Task goal ▸ Print the records exactly. Every mark must remain.

━━━━━━

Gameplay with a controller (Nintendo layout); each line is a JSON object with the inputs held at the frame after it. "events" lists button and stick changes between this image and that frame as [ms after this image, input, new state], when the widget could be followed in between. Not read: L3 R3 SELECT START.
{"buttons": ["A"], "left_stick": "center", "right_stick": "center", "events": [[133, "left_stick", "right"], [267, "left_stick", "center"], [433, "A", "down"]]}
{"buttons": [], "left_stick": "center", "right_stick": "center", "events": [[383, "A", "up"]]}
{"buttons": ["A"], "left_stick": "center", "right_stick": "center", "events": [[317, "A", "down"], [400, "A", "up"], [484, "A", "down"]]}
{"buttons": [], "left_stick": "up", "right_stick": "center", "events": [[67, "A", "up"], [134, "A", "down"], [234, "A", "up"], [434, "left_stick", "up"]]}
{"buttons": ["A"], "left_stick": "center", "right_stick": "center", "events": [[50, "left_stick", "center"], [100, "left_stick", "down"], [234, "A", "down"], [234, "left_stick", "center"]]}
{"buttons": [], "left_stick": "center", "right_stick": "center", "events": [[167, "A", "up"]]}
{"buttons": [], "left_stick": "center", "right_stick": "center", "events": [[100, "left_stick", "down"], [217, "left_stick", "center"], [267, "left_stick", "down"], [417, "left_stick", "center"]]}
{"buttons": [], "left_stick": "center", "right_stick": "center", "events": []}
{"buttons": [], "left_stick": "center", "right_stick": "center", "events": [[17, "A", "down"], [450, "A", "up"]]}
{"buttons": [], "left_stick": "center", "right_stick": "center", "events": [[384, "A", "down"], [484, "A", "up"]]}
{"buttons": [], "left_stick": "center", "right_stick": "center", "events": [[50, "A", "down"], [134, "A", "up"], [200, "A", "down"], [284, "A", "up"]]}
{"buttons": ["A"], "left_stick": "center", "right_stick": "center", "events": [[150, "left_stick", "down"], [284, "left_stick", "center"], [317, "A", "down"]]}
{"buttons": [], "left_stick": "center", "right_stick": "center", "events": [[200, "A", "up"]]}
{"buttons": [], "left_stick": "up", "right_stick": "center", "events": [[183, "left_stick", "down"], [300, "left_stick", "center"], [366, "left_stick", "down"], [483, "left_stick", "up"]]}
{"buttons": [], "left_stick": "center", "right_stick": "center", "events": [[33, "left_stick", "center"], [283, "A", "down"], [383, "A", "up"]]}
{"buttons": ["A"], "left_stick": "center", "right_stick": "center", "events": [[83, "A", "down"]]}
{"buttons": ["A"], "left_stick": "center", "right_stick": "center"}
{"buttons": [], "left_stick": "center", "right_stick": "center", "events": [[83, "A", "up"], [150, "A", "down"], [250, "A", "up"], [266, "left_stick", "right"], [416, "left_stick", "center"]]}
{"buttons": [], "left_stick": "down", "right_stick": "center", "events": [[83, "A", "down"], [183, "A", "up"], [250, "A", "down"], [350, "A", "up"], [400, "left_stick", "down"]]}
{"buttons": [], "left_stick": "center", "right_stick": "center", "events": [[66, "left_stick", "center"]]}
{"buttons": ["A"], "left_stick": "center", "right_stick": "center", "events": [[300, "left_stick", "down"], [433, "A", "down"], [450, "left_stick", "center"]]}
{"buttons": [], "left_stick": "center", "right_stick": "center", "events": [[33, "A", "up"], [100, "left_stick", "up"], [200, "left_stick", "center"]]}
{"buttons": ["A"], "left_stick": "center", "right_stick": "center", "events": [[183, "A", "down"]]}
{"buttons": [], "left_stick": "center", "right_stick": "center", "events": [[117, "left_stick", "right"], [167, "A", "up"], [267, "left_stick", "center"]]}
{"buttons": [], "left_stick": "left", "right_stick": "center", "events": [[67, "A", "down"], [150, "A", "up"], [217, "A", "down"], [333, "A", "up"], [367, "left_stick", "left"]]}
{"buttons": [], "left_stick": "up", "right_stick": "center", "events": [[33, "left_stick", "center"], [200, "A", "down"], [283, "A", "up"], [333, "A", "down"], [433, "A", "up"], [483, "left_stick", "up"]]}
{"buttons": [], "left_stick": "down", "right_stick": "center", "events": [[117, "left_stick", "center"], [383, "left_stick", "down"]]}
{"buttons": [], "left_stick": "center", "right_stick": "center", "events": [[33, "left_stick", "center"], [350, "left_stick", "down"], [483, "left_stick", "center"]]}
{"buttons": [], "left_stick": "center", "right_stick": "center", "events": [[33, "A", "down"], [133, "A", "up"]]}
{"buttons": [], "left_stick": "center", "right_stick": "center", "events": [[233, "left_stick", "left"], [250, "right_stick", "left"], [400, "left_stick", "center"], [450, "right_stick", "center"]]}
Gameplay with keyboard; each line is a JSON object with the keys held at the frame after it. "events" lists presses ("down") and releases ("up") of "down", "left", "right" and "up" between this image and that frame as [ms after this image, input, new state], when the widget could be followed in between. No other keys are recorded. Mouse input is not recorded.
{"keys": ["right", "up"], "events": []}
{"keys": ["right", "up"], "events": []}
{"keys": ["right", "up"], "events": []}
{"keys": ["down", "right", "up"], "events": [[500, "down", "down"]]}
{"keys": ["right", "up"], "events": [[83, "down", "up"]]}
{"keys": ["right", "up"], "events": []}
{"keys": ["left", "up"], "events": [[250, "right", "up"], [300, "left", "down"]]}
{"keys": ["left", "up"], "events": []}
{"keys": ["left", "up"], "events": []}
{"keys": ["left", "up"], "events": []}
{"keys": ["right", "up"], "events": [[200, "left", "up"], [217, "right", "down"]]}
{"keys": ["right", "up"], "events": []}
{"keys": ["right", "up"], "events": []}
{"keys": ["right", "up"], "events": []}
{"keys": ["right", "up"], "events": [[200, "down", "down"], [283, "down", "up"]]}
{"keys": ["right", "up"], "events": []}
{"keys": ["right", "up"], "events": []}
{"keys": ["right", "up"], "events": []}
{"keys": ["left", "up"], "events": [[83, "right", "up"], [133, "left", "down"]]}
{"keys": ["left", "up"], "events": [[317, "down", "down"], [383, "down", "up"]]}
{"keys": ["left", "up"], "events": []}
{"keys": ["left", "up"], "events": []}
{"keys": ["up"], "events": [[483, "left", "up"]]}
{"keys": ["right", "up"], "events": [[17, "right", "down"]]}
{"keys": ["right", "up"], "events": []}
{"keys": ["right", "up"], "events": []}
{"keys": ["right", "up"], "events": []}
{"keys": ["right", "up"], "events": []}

━━━━━━

Task result ▸
Gameplay with a controller (Nintendo layout); each line is a JSON object with the inputs held at the frame after it. "events" lists button and stick changes between this image and that frame as [ms after this image, input, new state], when the widget could be followed in between. Not read: L3 R3 SELECT START.
{"buttons": ["A"], "left_stick": "center", "right_stick": "center", "events": [[133, "left_stick", "right"], [267, "left_stick", "center"], [433, "A", "down"]]}
{"buttons": [], "left_stick": "center", "right_stick": "center", "events": [[383, "A", "up"]]}
{"buttons": ["A"], "left_stick": "center", "right_stick": "center", "events": [[317, "A", "down"], [400, "A", "up"], [484, "A", "down"]]}
{"buttons": [], "left_stick": "up", "right_stick": "center", "events": [[67, "A", "up"], [134, "A", "down"], [234, "A", "up"], [434, "left_stick", "up"]]}
{"buttons": ["A"], "left_stick": "center", "right_stick": "center", "events": [[50, "left_stick", "center"], [100, "left_stick", "down"], [234, "A", "down"], [234, "left_stick", "center"]]}
{"buttons": [], "left_stick": "center", "right_stick": "center", "events": [[167, "A", "up"]]}
{"buttons": [], "left_stick": "center", "right_stick": "center", "events": [[100, "left_stick", "down"], [217, "left_stick", "center"], [267, "left_stick", "down"], [417, "left_stick", "center"]]}
{"buttons": [], "left_stick": "center", "right_stick": "center", "events": []}
{"buttons": [], "left_stick": "center", "right_stick": "center", "events": [[17, "A", "down"], [450, "A", "up"]]}
{"buttons": [], "left_stick": "center", "right_stick": "center", "events": [[384, "A", "down"], [484, "A", "up"]]}
{"buttons": [], "left_stick": "center", "right_stick": "center", "events": [[50, "A", "down"], [134, "A", "up"], [200, "A", "down"], [284, "A", "up"]]}
{"buttons": ["A"], "left_stick": "center", "right_stick": "center", "events": [[150, "left_stick", "down"], [284, "left_stick", "center"], [317, "A", "down"]]}
{"buttons": [], "left_stick": "center", "right_stick": "center", "events": [[200, "A", "up"]]}
{"buttons": [], "left_stick": "up", "right_stick": "center", "events": [[183, "left_stick", "down"], [300, "left_stick", "center"], [366, "left_stick", "down"], [483, "left_stick", "up"]]}
{"buttons": [], "left_stick": "center", "right_stick": "center", "events": [[33, "left_stick", "center"], [283, "A", "down"], [383, "A", "up"]]}
{"buttons": ["A"], "left_stick": "center", "right_stick": "center", "events": [[83, "A", "down"]]}
{"buttons": ["A"], "left_stick": "center", "right_stick": "center"}
{"buttons": [], "left_stick": "center", "right_stick": "center", "events": [[83, "A", "up"], [150, "A", "down"], [250, "A", "up"], [266, "left_stick", "right"], [416, "left_stick", "center"]]}
{"buttons": [], "left_stick": "down", "right_stick": "center", "events": [[83, "A", "down"], [183, "A", "up"], [250, "A", "down"], [350, "A", "up"], [400, "left_stick", "down"]]}
{"buttons": [], "left_stick": "center", "right_stick": "center", "events": [[66, "left_stick", "center"]]}
{"buttons": ["A"], "left_stick": "center", "right_stick": "center", "events": [[300, "left_stick", "down"], [433, "A", "down"], [450, "left_stick", "center"]]}
{"buttons": [], "left_stick": "center", "right_stick": "center", "events": [[33, "A", "up"], [100, "left_stick", "up"], [200, "left_stick", "center"]]}
{"buttons": ["A"], "left_stick": "center", "right_stick": "center", "events": [[183, "A", "down"]]}
{"buttons": [], "left_stick": "center", "right_stick": "center", "events": [[117, "left_stick", "right"], [167, "A", "up"], [267, "left_stick", "center"]]}
{"buttons": [], "left_stick": "left", "right_stick": "center", "events": [[67, "A", "down"], [150, "A", "up"], [217, "A", "down"], [333, "A", "up"], [367, "left_stick", "left"]]}
{"buttons": [], "left_stick": "up", "right_stick": "center", "events": [[33, "left_stick", "center"], [200, "A", "down"], [283, "A", "up"], [333, "A", "down"], [433, "A", "up"], [483, "left_stick", "up"]]}
{"buttons": [], "left_stick": "down", "right_stick": "center", "events": [[117, "left_stick", "center"], [383, "left_stick", "down"]]}
{"buttons": [], "left_stick": "center", "right_stick": "center", "events": [[33, "left_stick", "center"], [350, "left_stick", "down"], [483, "left_stick", "center"]]}
{"buttons": [], "left_stick": "center", "right_stick": "center", "events": [[33, "A", "down"], [133, "A", "up"]]}
{"buttons": [], "left_stick": "center", "right_stick": "center", "events": [[233, "left_stick", "left"], [250, "right_stick", "left"], [400, "left_stick", "center"], [450, "right_stick", "center"]]}
Gameplay with keyboard; each line is a JSON object with the keys held at the frame after it. "events" lists presses ("down") and releases ("up") of "down", "left", "right" and "up" between this image and that frame as [ms after this image, input, new state], when the widget could be followed in between. No other keys are recorded. Mouse input is not recorded.
{"keys": ["right", "up"], "events": []}
{"keys": ["right", "up"], "events": []}
{"keys": ["right", "up"], "events": []}
{"keys": ["down", "right", "up"], "events": [[500, "down", "down"]]}
{"keys": ["right", "up"], "events": [[83, "down", "up"]]}
{"keys": ["right", "up"], "events": []}
{"keys": ["left", "up"], "events": [[250, "right", "up"], [300, "left", "down"]]}
{"keys": ["left", "up"], "events": []}
{"keys": ["left", "up"], "events": []}
{"keys": ["left", "up"], "events": []}
{"keys": ["right", "up"], "events": [[200, "left", "up"], [217, "right", "down"]]}
{"keys": ["right", "up"], "events": []}
{"keys": ["right", "up"], "events": []}
{"keys": ["right", "up"], "events": []}
{"keys": ["right", "up"], "events": [[200, "down", "down"], [283, "down", "up"]]}
{"keys": ["right", "up"], "events": []}
{"keys": ["right", "up"], "events": []}
{"keys": ["right", "up"], "events": []}
{"keys": ["left", "up"], "events": [[83, "right", "up"], [133, "left", "down"]]}
{"keys": ["left", "up"], "events": [[317, "down", "down"], [383, "down", "up"]]}
{"keys": ["left", "up"], "events": []}
{"keys": ["left", "up"], "events": []}
{"keys": ["up"], "events": [[483, "left", "up"]]}
{"keys": ["right", "up"], "events": [[17, "right", "down"]]}
{"keys": ["right", "up"], "events": []}
{"keys": ["right", "up"], "events": []}
{"keys": ["right", "up"], "events": []}
{"keys": ["right", "up"], "events": []}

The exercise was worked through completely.